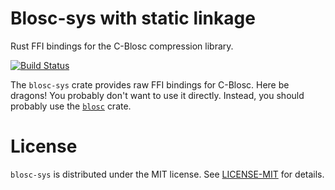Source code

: # Blosc-sys with static linkage

Rust FFI bindings for the C-Blosc compression library.

[![Build Status](https://travis-ci.org/asomers/blosc-rs.svg?branch=master)](https://travis-ci.org/asomers/blosc-rs)

The `blosc-sys` crate provides raw FFI bindings for C-Blosc.  Here be dragons!
You probably don't want to use it directly.  Instead, you should probably use
the [`blosc`](https://crates.io/crates/blosc) crate.

# License
`blosc-sys` is distributed under the MIT license.  See
[LICENSE-MIT](blosc/LICENSE-MIT) for details.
____
* _Problem to work on_: An exact transcription of all the entries is required, without the pictures.

* _Problem solution_:
Source code

: # Blosc-sys with static linkage

Rust FFI bindings for the C-Blosc compression library.

[![Build Status](https://travis-ci.org/asomers/blosc-rs.svg?branch=master)](https://travis-ci.org/asomers/blosc-rs)

The `blosc-sys` crate provides raw FFI bindings for C-Blosc.  Here be dragons!
You probably don't want to use it directly.  Instead, you should probably use
the [`blosc`](https://crates.io/crates/blosc) crate.

# License
`blosc-sys` is distributed under the MIT license.  See
[LICENSE-MIT](blosc/LICENSE-MIT) for details.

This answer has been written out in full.